На какое-то мгновенье ребята понимающе примолкли, знали, что на днях мастер получил письмо от сына Егора, первое с начала войны: вгорячах он собрался было ехать к нему, да опомнился: не одна тысяча километров до сибирского города, где находится госпиталь. Сказал только со вздохом: «Видно, тяжело ранен, не известил, когда проезжал… Долго ли мне было до вокзала добежать…»
Ученики томились необычным для них в эту пору бездельем, недоумевали, зачем Максим Петрович прервал работу. Вот уже более полугода являлись они в мастерскую, разбирали инструмент и всю смену выполняли ставшие привычными операции: запрессовывали фибровые заглушки в гайки с наружной резьбой, сверлили эти заглушки, вклепывали латунные стерженьки — за долгий день мурашки в глазах появлялись. А нынче мастер вдруг остановил работу, заставил подмести мастерскую. Столкнувшись с Сеней Галкиным, накричал на него: «Вот он, полюбуйтесь! Лучший ученик! Что ты охламоном выглядишь? — (У Сени на крыльях тонкого носа масляные разводы, взъерошен.) — Приведи себя в порядок». И остальным велел умыться и причесаться.

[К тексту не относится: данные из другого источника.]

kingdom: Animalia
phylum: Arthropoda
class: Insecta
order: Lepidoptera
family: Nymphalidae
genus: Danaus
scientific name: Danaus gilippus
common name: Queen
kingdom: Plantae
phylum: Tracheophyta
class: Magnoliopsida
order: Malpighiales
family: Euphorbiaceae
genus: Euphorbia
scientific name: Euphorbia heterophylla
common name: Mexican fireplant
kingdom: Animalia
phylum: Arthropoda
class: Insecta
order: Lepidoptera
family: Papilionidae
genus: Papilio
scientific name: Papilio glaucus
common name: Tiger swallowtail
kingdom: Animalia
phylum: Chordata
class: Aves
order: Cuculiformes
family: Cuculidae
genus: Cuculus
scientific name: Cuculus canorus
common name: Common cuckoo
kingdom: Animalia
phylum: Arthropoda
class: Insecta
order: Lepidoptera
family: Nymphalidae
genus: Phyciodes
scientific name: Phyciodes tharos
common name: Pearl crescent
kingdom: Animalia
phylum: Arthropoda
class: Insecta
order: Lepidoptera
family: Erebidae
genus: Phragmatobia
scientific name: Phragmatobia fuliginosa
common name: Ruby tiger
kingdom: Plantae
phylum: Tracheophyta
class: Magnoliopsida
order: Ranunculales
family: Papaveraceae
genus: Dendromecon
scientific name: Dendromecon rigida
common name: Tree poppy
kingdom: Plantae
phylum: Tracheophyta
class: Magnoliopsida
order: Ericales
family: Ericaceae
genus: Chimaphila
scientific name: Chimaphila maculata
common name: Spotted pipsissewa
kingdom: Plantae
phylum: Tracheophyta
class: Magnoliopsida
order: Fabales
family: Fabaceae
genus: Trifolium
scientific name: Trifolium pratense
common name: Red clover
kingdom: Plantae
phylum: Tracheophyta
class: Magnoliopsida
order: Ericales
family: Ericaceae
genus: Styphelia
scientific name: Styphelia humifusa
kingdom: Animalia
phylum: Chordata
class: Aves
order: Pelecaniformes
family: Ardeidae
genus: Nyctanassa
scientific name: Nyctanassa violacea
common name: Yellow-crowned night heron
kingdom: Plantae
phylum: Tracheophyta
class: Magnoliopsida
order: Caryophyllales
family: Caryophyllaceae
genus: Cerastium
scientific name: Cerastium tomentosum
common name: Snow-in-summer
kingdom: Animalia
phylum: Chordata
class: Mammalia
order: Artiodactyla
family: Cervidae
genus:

И вот сидят, ждут, а чего ждут — не знают.
Все разъяснилось перед обедом, когда в мастерскую пришел директор училища Пал Нилыч, худой, очень малого роста пожилой человек с воспаленными глазами — то ли от усталости, то ли от какой болезни; он опирался на тяжелую палку, потемневшую от времени, с которой никогда не расставался. Даже мастера, много лет проработавшие в училище, не помнили, когда Пал Нилыч стал директором; менялись названия: сначала ФЗО — школа фабрично-заводского обучения при заводе, потом ФЗУ — фабрично-заводское училище при том же заводе, сейчас РУ — ремесленное училище, относящееся к общегосударственной системе трудовых резервов. Шефом остался тот же завод, но выпускниками он теперь уже не распоряжался, их могут послать на любое предприятие страны. Так вот Пал Нилыч, какие бы названия училищу ни присваивались, всегда оставался директором. И хотя ребятам не приходилось с ним сталкиваться, они все больше с мастерами, но в училище о нем устойчиво говорили: Пал Нилыч — мировой мужик!
С директором вошел коренастый и большеголовый мужчина в сером кителе с накладными карманами, галифе и хромовых сапогах. Он был седоват, коротко острижен, и у него были лохматые и такие длинные брови, что если взять за кончики и потянуть вниз — до рта, чтобы пожевать, может, и не достанут, а уж нос обязательно накроют. В сравнении с Пал Нилычем, маленьким, худеньким, который стоял рядом с красной папкой под мышкой, он просто казался глыбой, даже в мастерской потеснело. Это был военпред Михайлов, он распоряжался, чтобы военная продукция с завода и училища уходила без задержки.